政府は今日、総額114兆円を超える規模の来年度予算案を閣議決定しました。
防衛費の増加を背景に一気に114億円超へと跳ね上がった予算の規模。
我が国周辺をめぐる安全保障環境の変化を受けて、防衛能力を強化していくことを必要性は理解します。しかし、その防衛費増の内容について国民に対して丁寧な説明のないままの、「数字ありき」での増額のあり方には懸念を抱かざるを得ません。
我が国の存立を守り抜くことが安全保障の本旨です。もちろん防衛力による「守り」が重要であることは言うまでもありません。しかし一方で、財政が国家を永続的に支えられるという態勢を確保し続けることも、国の存立を守る上で必須であることは間違いありません。

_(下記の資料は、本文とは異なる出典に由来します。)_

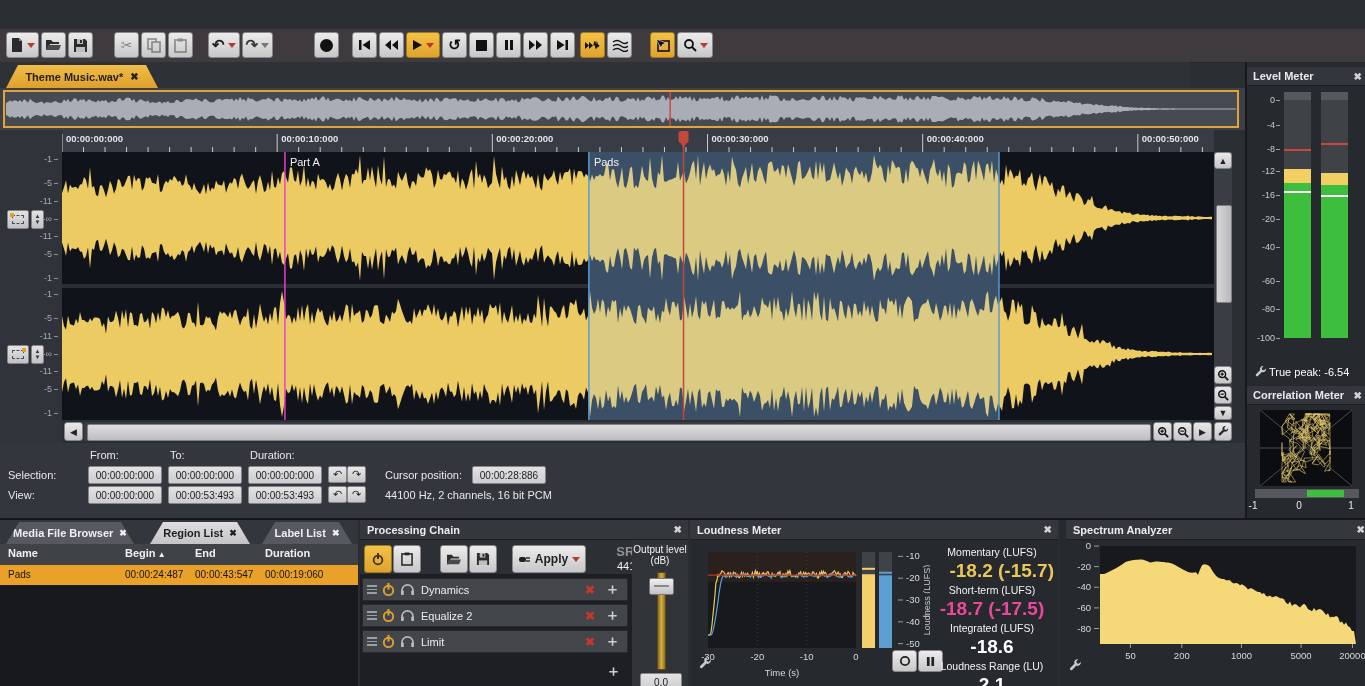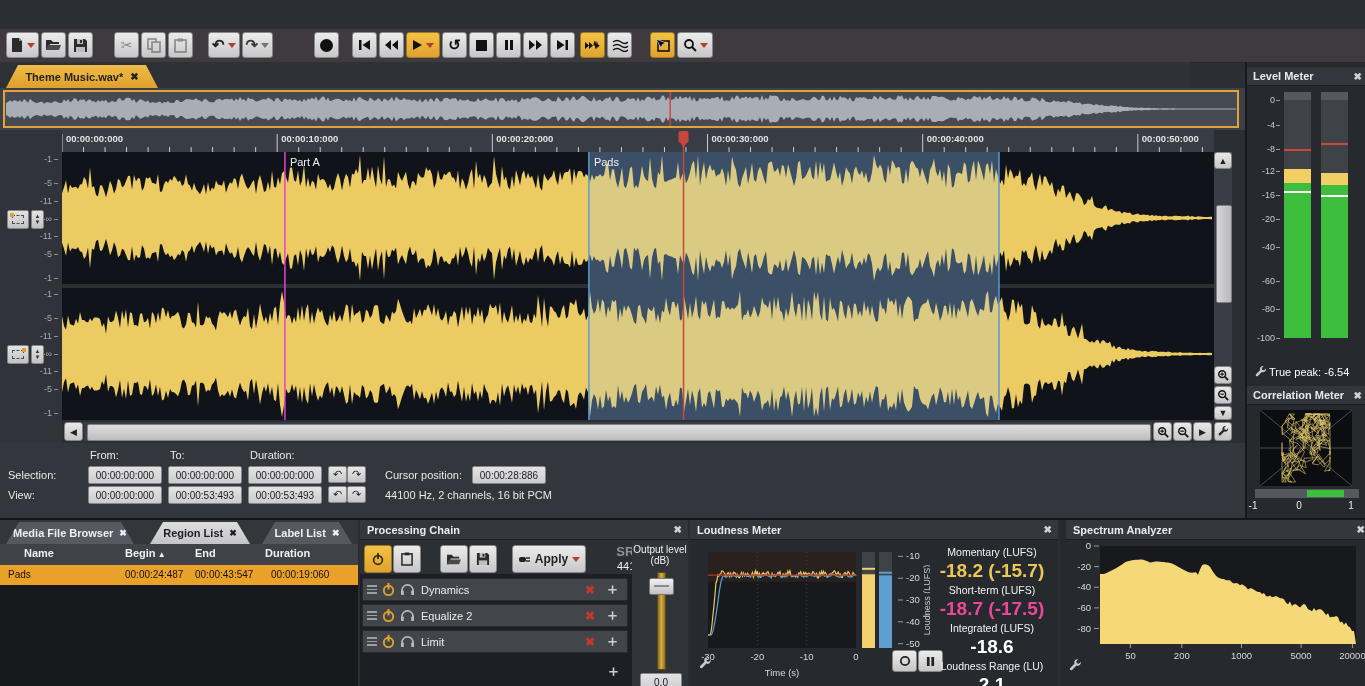--- a/index.html
+++ b/index.html
@@ -533,31 +533,31 @@
           <div class="ftab active" style="left: 150px; width: 100px;">
             <span>Region List</span>
             <span style="font-size: 9px;">✖</span>
           </div>
           <div class="ftab inactive" style="left: 262px; width: 90px;">
             <span>Label List</span>
             <span style="font-size: 9px;">✖</span>
           </div>
         </div>
       <div id="filehead">
-          <div class="fcol" style="left: 24px; text-align: center;">Name</div>
+          <div class="fcol" style="left: 8px; text-align: center;">Name</div>
           <div class="fcol" style="left: 125px;">Begin<span style="font-size: 8px;"> ▲</span></div>
           <div class="fcol" style="left: 195px;">End</div>
           <div class="fcol" style="left: 265px;">Duration</div>
         </div>
       <div id="filerows">
           <div class="frow" style="top: 45px;">
             <div class="fcell" style="left: 8px;">Pads</div>
             <div class="fcell" style="left: 125px;">00:00:24:487</div>
             <div class="fcell" style="left: 195px;">00:00:43:547</div>
-            <div class="fcell" style="left: 265px; margin-left: 6px;">00:00:19:060</div>
+            <div class="fcell" style="left: 265px;">00:00:19:060</div>
           </div>
         </div>
     </div>
 
     <div id="chainpanel">
       <div class="bpanel-head" style="left:0;width:328px;">
         <span>Processing Chain</span>
         <span class="x">✖</span>
       </div>
       <div style="position:absolute;left:4px;top:25px;display:flex;gap:1px;">
@@ -719,21 +719,21 @@
           </div>
         <div class="cbtn" style="height:22px;min-width:25px;">
             <svg width="9" height="11" viewBox="0 0 10 12">
               <rect x="1" y="1" width="3" height="10" fill="#222"></rect>
               <rect x="6" y="1" width="3" height="10" fill="#222"></rect>
             </svg>
           </div>
       </div>
       <div id="loud-readouts" style="position:absolute;left:240px;top:26px;width:124px;display:flex;flex-direction:column;gap:3px;">
           <div class="lr-label">Momentary (LUFS)</div>
-          <div class="lr-value" style="color: rgb(233, 200, 87);">-18.2 (-15.7)</div>
+          <div class="lr-value" style="color: rgb(233, 200, 87); text-align: right;">-18.2 (-15.7)</div>
           <div class="lr-label">Short-term (LUFS)</div>
           <div class="lr-value" style="color: #ec4899;">-18.7 (-17.5)</div>
           <div class="lr-label">Integrated (LUFS)</div>
           <div class="lr-value" style="color: rgb(255, 255, 255);">-18.6</div>
           <div class="lr-label">Loudness Range (LU)</div>
           <div class="lr-value" style="color: rgb(255, 255, 255);">2.1</div>
         </div>
     </div>
 
     <div id="specpanel">

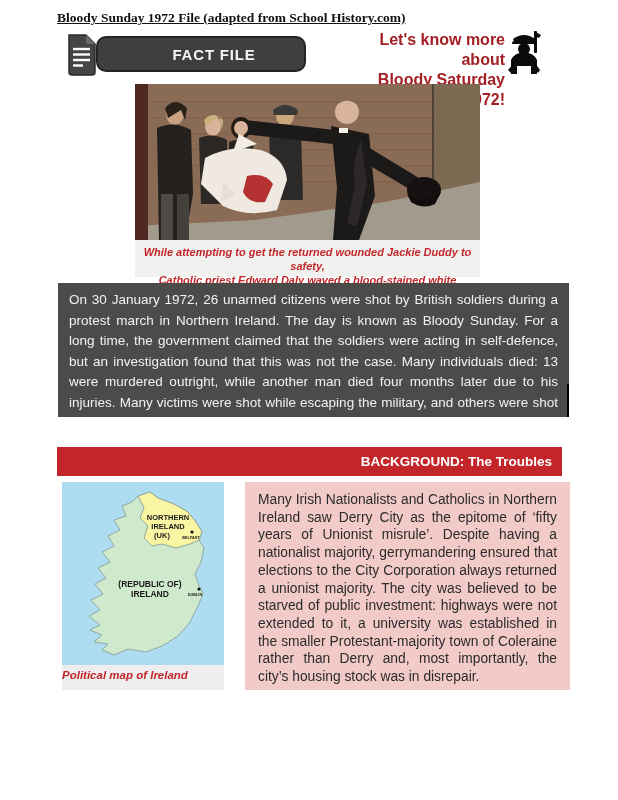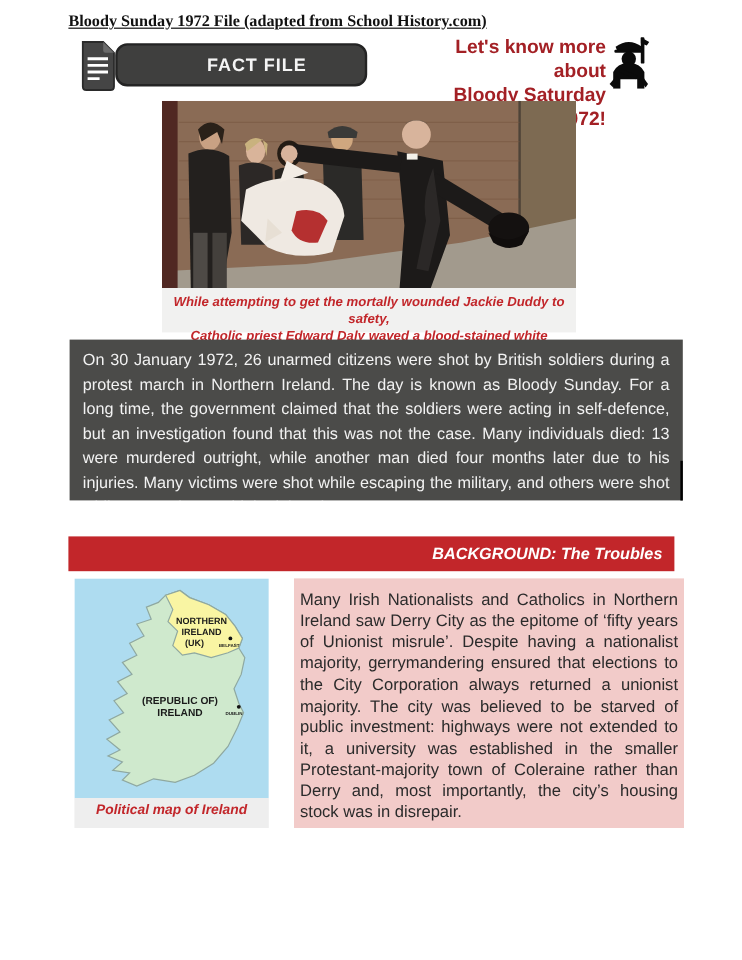--- a/index.html
+++ b/index.html
@@ -49,35 +49,35 @@
   .intro-shadow{
     position:absolute;right:-4px;bottom:-7px;width:6px;height:40px;background:#000;
   }
   
   .section-banner{
     position:absolute;left:57px;top:447px;width:505px;height:29px;
     background:var(--accent-red,#c2262a);box-sizing:border-box;
     display:flex;align-items:center;justify-content:flex-end;padding-right:10px;
   }
   .section-banner span{
-    color:#fff;font-weight:bold;font-style:italic;font-size:13.5px;
+    color:#fff;font-weight:bold;font-size:13.5px;
   }
   
   .map-fig{position:absolute;left:62px;top:482px;width:162px;height:208px;}
   .map-fig svg{display:block;}
   .map-caption{
     width:162px;height:25px;background:#eeeeee;box-sizing:border-box;padding-top:4px;
-    text-align:center;font-weight:bold;font-style:italic;font-size:11.5px;
+    font-weight:bold;font-style:italic;font-size:11.5px;
     color:var(--caption-red,#b22226);
   }
   
   .bg-block{
     position:absolute;left:245px;top:482px;width:325px;height:208px;
     background:var(--pink-block,#f2cbc9);box-sizing:border-box;
-    padding:9px 5px;overflow:hidden;
+    padding:9px 13px;overflow:hidden;
   }
   .bg-block p{
     margin:0;color:#2b2b2b;font-size:13.8px;line-height:17.7px;text-align:justify;
   }
 </style>
 </head>
 <body>
 
 <div class="page">
 
@@ -167,21 +167,21 @@
         <path d="M104 50 L122 60 L98 68 Z" fill="#f2ece4"></path>
         <path d="M228 60 L284 94 L276 106 L222 74 Z" fill="#1c1a19"></path>
         <ellipse cx="289" cy="106" rx="17" ry="13" fill="#141110"></ellipse>
         <path d="M272 110 Q290 122 306 108 L300 120 Q288 126 276 118 Z" fill="#100d0c"></path>
         <path d="M226 56 Q216 80 220 100 L212 140 L222 142 L232 100 Z" fill="#363230" opacity="0.6"></path>
       </g>
     </svg>
   </div>
 
   <div class="photo-caption">
-    <div>While attempting to get the mortally wounded Jackie Duddy to safety,</div>
+    <div>While attempting to get the returned wounded Jackie Duddy to safety,</div>
     <div>Catholic priest Edward Daly waved a blood-stained white handkerchief</div>
   </div>
 
   <div class="intro-block">
     <p>On 30 January 1972, 26 unarmed citizens were shot by British soldiers during a protest march in Northern Ireland. The day is known as Bloody Sunday. For a long time, the government claimed that the soldiers were acting in self-defence, but an investigation found that this was not the case. Many individuals died: 13 were murdered outright, while another man died four months later due to his injuries. Many victims were shot while escaping the military, and others were shot while attempting to aid the injured.</p>
     <div class="intro-shadow"></div>
   </div>
 
   <div class="section-banner">
     <span>BACKGROUND: The Troubles</span>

その点、財政の健全化に関する岸田政権の取り組みには首をかしげざるを得ません。
例えば防衛費に関して、艦船の建造費に建設国債をあてられるように方針変更をしたことなどは、これまでの政府の説明に照らしてどう整合的な説明をするのでしょうか。
これまで政府は、艦船などは消耗的な性質を有するので建設国債にはなじまないと国会答弁でも述べてきました。有事において攻撃の対象となる艦船であることから「消耗的」と判断していたわけです。
それが今、何がどのような前提条件が変わって、「消耗的」ではなくなったのか。戦火の中で、艦船は攻撃を受けることはないという判断なのか。この問いに対して、政府はきちんと説明できるのか。
来年1月からの国会で、議論するべき内容が満載の、問題の多い予算案と言わざるを得ません。